Mutlu musun?
Bu soruyu sorunca şöyle bir düşünüyor ve içimde gizlenen mutluluk hissini bulmaya çalışıyorum. Durun bakalım şurada biraz olacaktı. Duygularımın sıraya dizilip, yaşadığım anlara göre öne çıkmasını bekledikleri duygu odama bir göz atıyorum. Yok. Hay Allah! Nereye gitti? Var gücümle içime sesleniyorum: Mutluluuuuk neredesiiiiin? Mutluluktan çıt çıkmıyor. Neyi bekliyor dersiniz ortaya çıkmak için? Beklentilerimin karşılanmasını mı? Özlemlerimin dinmesini mi? Yıllardır hayalini kurduğum bir şeyin gerçekleşmesini mi? Yoksa her şeyin yolunda gitmesini mi?

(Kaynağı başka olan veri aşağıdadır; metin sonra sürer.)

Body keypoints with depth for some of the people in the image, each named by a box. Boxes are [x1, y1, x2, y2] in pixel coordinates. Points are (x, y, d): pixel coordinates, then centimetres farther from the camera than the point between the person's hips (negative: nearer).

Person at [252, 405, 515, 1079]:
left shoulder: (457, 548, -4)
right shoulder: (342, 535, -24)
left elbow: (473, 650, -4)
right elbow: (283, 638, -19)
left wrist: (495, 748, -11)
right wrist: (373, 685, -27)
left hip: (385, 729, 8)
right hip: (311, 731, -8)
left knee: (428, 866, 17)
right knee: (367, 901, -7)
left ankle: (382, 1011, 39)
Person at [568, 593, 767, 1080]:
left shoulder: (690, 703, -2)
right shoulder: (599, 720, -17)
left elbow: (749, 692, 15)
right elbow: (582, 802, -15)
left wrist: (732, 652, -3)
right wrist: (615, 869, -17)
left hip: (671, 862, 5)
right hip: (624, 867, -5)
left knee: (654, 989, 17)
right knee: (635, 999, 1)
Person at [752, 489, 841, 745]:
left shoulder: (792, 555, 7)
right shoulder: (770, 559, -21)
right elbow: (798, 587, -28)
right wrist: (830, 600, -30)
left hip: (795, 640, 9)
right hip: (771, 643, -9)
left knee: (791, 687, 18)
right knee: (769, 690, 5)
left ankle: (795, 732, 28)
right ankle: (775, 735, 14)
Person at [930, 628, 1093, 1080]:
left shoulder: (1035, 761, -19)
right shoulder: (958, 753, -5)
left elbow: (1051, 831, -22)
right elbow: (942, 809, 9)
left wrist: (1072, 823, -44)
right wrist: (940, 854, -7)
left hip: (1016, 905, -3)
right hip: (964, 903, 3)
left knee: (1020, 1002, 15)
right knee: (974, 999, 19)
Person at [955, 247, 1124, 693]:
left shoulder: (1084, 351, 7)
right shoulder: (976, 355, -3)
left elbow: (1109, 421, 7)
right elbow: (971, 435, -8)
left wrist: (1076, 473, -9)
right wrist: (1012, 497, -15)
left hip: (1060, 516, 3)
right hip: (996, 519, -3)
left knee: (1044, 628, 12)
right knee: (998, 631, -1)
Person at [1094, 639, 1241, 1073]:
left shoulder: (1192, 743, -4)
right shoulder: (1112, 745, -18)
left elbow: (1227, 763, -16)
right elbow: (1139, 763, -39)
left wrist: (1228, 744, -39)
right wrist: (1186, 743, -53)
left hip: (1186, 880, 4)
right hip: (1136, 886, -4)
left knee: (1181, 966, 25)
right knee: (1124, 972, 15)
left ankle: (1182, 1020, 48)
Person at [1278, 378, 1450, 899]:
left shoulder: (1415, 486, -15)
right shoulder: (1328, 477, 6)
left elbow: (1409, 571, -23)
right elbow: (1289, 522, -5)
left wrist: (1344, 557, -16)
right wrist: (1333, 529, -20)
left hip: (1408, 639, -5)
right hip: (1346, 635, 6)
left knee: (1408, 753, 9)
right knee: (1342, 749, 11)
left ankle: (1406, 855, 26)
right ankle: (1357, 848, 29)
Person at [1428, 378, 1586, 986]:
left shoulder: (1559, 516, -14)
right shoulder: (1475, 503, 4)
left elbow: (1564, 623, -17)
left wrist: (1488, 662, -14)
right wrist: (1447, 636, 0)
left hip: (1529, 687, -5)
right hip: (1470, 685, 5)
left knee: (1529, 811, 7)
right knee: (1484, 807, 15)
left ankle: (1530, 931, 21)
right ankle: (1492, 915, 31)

Böyle düşününce mutluluk dayanamayıp içimden sesleniyor bana: Daha çooook beklersin.
MUTLULUĞU BEKLETMEK ZORUNDA MIYIZ?
Bazen böyle hissederiz. Mutluluğu içimizde kaybetmiş gibi…

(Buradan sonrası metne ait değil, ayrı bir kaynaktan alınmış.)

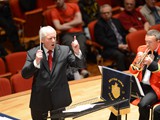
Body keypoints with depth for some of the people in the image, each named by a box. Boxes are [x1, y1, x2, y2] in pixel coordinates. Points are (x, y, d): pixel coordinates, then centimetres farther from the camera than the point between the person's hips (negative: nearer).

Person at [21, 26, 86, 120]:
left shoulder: (64, 50, -2)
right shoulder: (32, 53, -5)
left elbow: (80, 65, -7)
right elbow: (25, 74, -12)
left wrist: (77, 52, -26)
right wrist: (36, 62, -28)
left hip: (59, 98, 1)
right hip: (40, 99, -1)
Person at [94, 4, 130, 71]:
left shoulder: (116, 21, 23)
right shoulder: (99, 24, 2)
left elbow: (124, 33, 22)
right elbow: (102, 40, -8)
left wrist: (126, 44, 1)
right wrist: (118, 45, -14)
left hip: (123, 45, 6)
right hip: (109, 48, -6)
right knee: (120, 55, -35)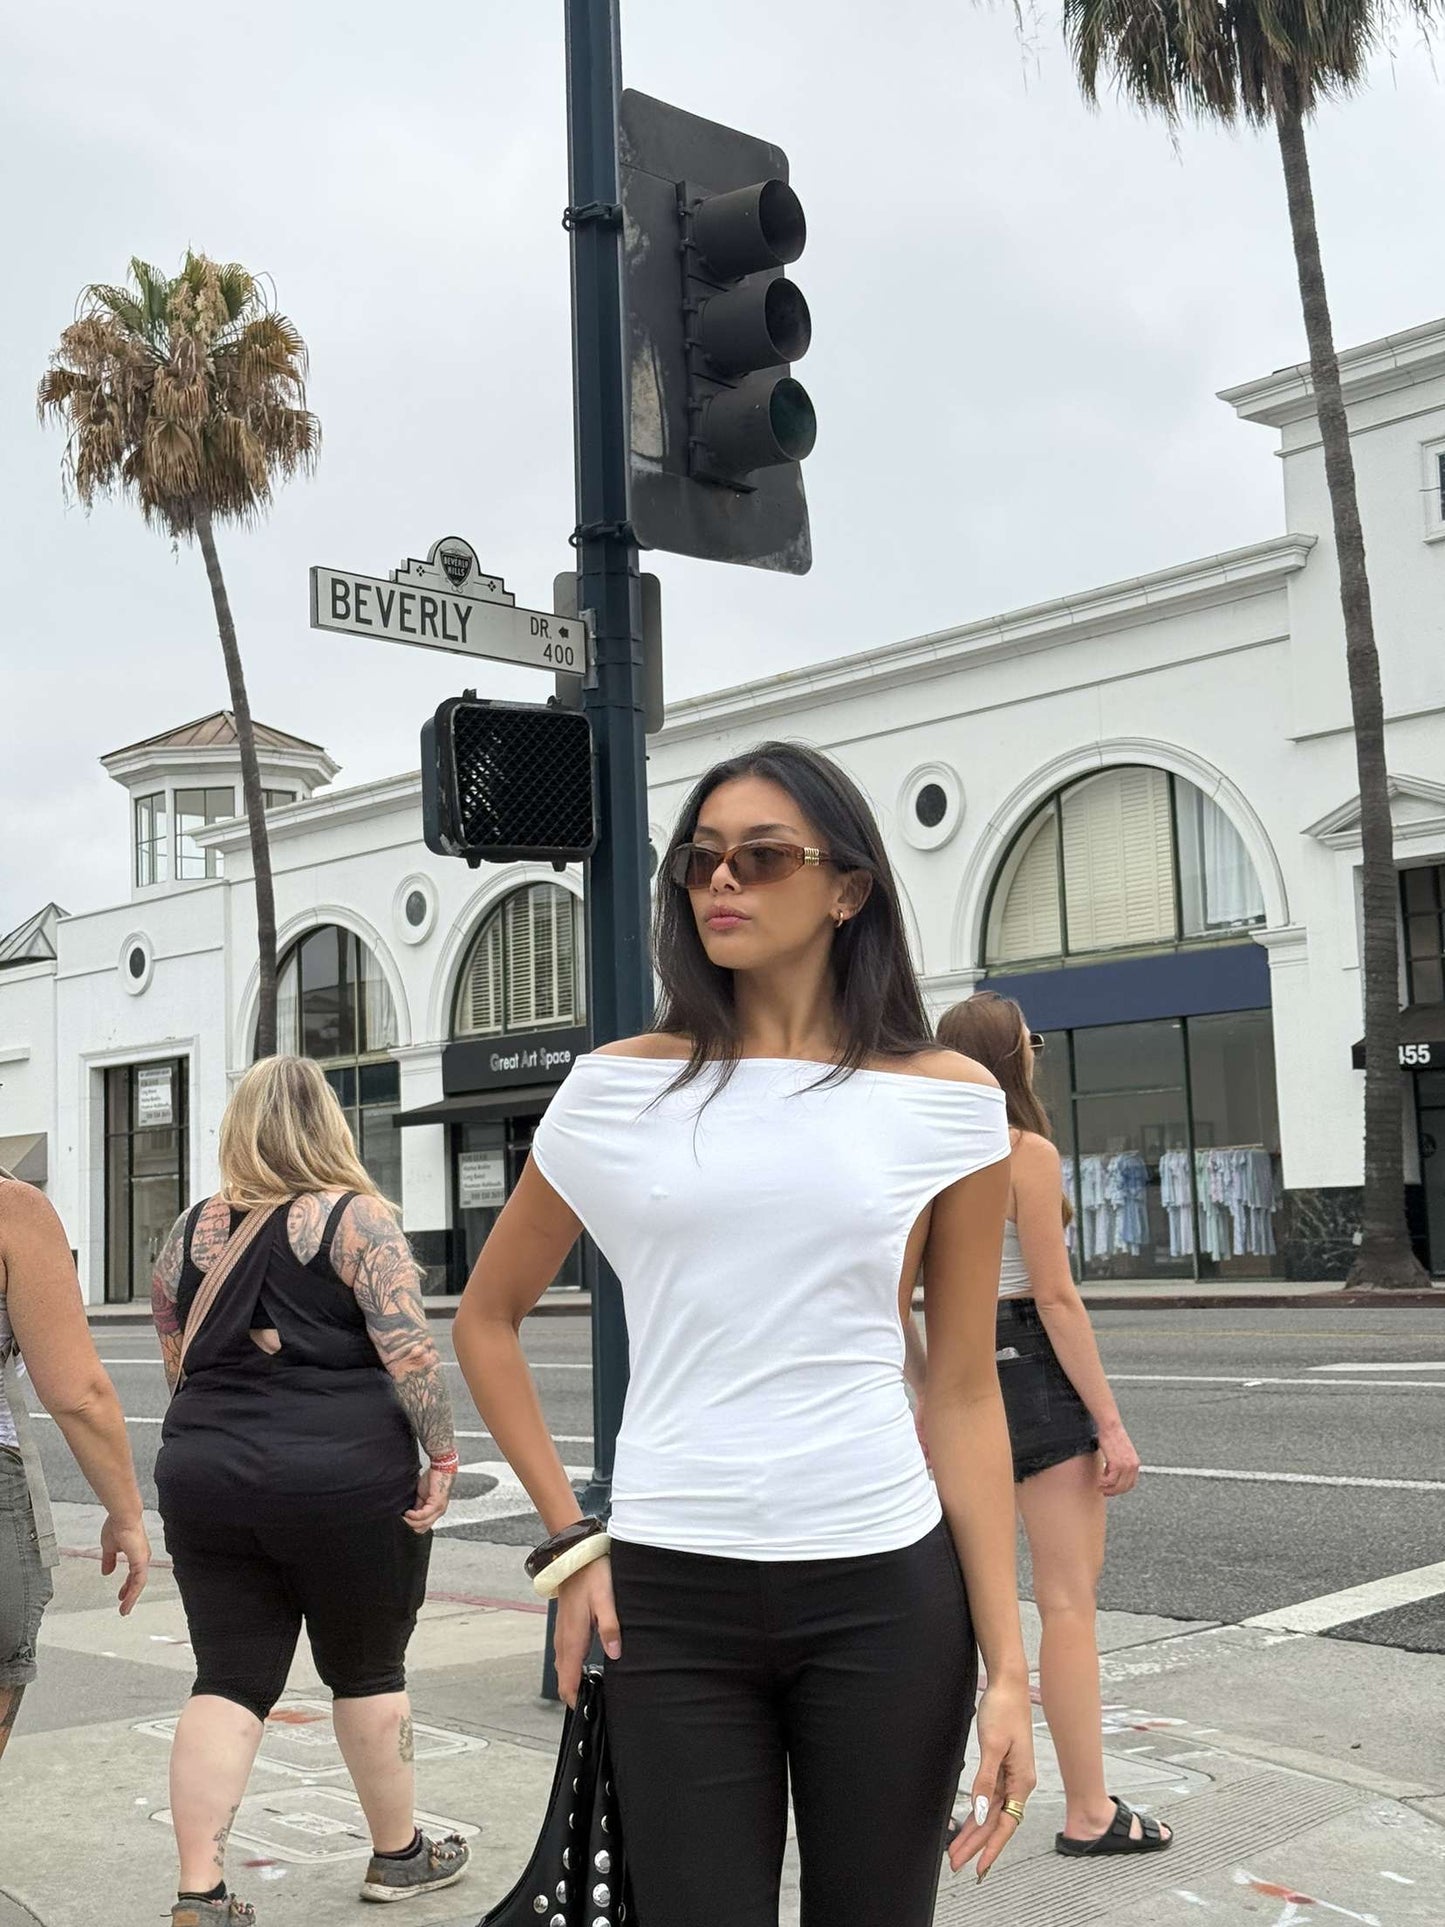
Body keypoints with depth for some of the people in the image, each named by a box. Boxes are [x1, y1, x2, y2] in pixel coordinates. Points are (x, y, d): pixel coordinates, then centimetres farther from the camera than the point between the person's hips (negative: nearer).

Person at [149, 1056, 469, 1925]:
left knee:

Oysa mutluluk insanı hayata bağlayan, yaşama gücü veren, başka işlerini de kolaylaştıran en önemli duygudur. Mutlu olduğumuzda vücudumuzda pek çok hormon salgılanır. Serotonin bunların en bilinenidir. Serotonin hormonu eksikliğinde kendimizi depresif hissederiz, karamsar ve öfkeli oluruz. Bu depresif durum bizi birçok işimizden alıkoyar. Bazen hiç değmeyen sebepler yüzünden mutsuz olmayı seçeriz. Gerçekten de mutluluğu bu kadar bekletmek zorunda mıyız? Ona ulaşmamız bu kadar zor mu?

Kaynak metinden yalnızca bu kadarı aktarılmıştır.